Hep birşeyler anlatmamı ister. Dinlemeyi de seviyor. Hatta beraber geçirdiğimiz zamanların en az ¾ ünde ben konuşmuşumdur. Yanyana yürürken pek yüzüne bakmam insanların. Bir saniyeliğine bakıyorum onunla konuşurken. Bu çocuğun sakalları hiç eksik olmayacak yüzünden. Yeni traş bile olsa hep belli oluyor diyorum. Ama içimden. Elini de omzumdan indirse iyi olacak. Amma da bayılıyor dokunmaya ama söylemeyeyim, alınır mutsuz olur diyorum. Şöyle sağa doğru açılarak yürüyorum. Aptal olmadığı için anlıyor indiriyor ancak kendimi rahatsız hissettmemem için bu sefer sol omuzuma dokunuyor bir iki kez.

- Vay kardeşim ya harbiden çok özlemişim diyor.

Çok tutmadan elini bana ait olan omuzdan indiriyor. Şimdi daha rahatım. Konuşmaya başlayabilirim diyorum.

- Araban nerede? Sorusu şüphesiz duymak istediği şey değil ancak ona anlatacağım o kadar çok şey var ki. Zaten sonradan duyacakları karşısında alacağı zevk ona bütün patavatsızlıklarımı unutturacak.

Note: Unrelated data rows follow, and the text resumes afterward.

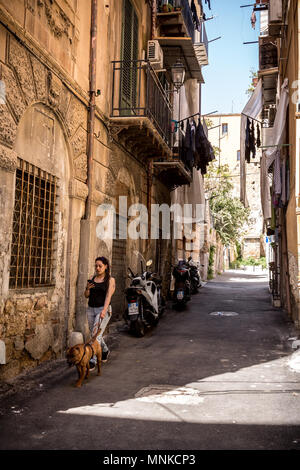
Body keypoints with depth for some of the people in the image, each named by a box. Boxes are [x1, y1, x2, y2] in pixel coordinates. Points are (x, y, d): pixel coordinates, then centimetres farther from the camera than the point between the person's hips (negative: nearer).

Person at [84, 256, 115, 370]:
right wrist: (87, 288, -12)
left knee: (96, 334, -15)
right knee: (94, 334, 15)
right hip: (91, 309, 6)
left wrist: (104, 311, -26)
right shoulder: (92, 279, 9)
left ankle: (92, 361, -14)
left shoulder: (110, 280, -4)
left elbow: (108, 296, -14)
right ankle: (105, 350, 41)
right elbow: (86, 296, 10)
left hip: (103, 309, -6)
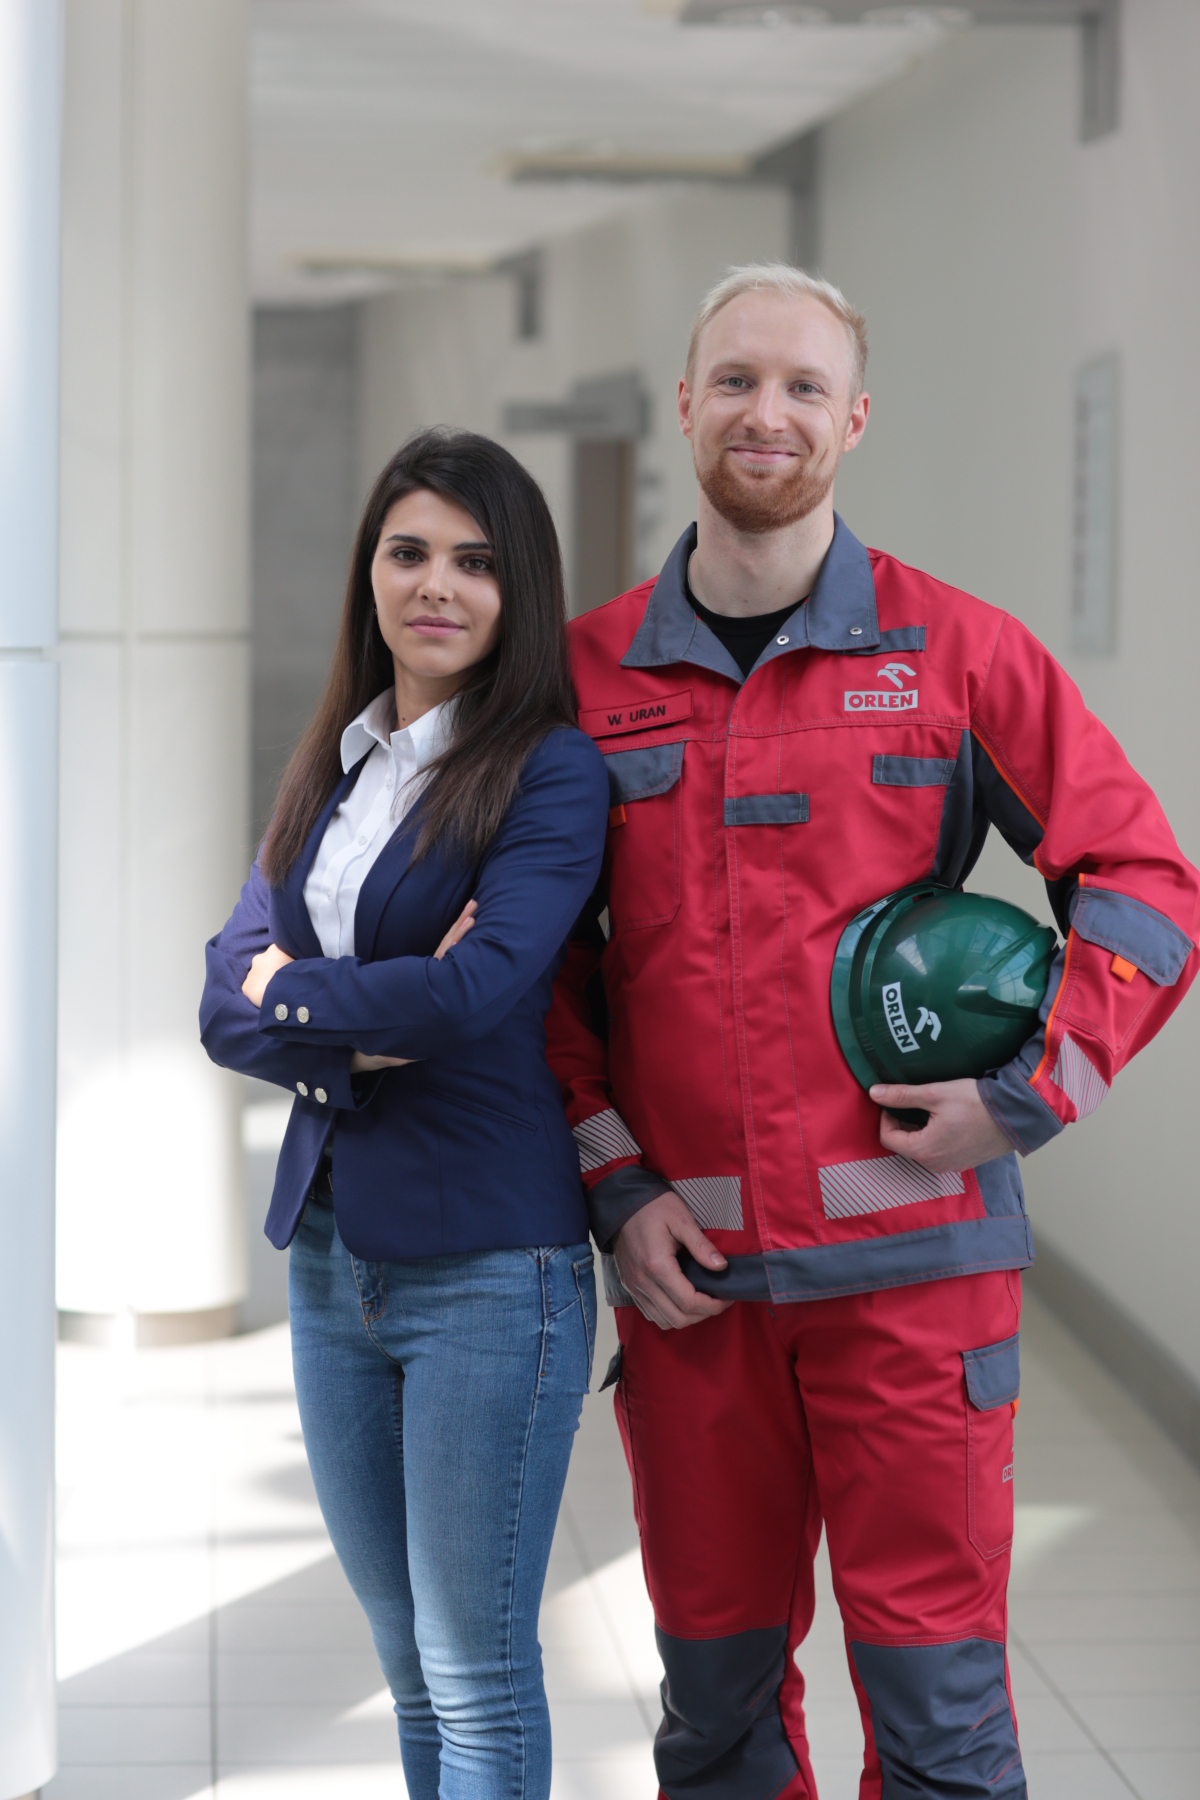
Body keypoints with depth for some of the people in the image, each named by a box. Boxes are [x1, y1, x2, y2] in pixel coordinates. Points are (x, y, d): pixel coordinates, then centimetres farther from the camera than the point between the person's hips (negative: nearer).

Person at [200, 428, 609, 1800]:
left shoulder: (551, 771, -7)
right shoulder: (329, 772, 12)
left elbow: (478, 987, -21)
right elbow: (229, 1003, 4)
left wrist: (294, 991, -6)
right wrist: (367, 1034, -14)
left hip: (487, 1262, -6)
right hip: (331, 1251, 6)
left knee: (476, 1674, 0)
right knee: (408, 1664, 15)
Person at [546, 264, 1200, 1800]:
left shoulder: (955, 653, 1)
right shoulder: (592, 670, 7)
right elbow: (546, 955, 12)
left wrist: (1025, 1091, -10)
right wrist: (615, 1182, 1)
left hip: (909, 1249, -2)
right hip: (683, 1260, 2)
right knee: (715, 1673, 11)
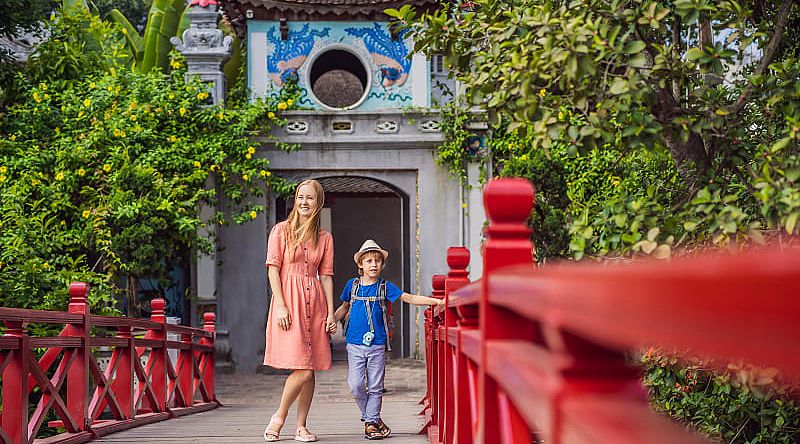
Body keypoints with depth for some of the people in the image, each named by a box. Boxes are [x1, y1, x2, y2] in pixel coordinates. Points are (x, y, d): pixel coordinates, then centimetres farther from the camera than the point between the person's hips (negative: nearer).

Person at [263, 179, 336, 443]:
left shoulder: (325, 238, 12)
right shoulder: (281, 231, 3)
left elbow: (325, 276, 10)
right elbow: (273, 269, -2)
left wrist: (330, 312, 3)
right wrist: (280, 305, -13)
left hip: (314, 302, 4)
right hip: (288, 301, -4)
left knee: (310, 371, 3)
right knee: (303, 370, -12)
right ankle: (279, 418, 8)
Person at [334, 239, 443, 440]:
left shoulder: (385, 287, 1)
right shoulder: (352, 285, 5)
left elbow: (410, 298, -4)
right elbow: (344, 308, 20)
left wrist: (437, 301, -13)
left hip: (377, 345, -1)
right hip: (355, 344, 1)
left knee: (375, 387, 2)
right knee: (356, 385, -5)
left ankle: (371, 422, 13)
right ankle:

Ona bütün gece sabaha kadar başımdan geçenleri anlatıyorum. Bazılarını sansürleyerek. Kah merak ettirerek kah edepsiz bir açıklıkla hiç durmadan konuşuyorum.

Normal zamanların aksine onunlayken işime ve diğer şeylere döneceğim aklıma gelmiyor. Sadece söylüyorum o da dinliyor.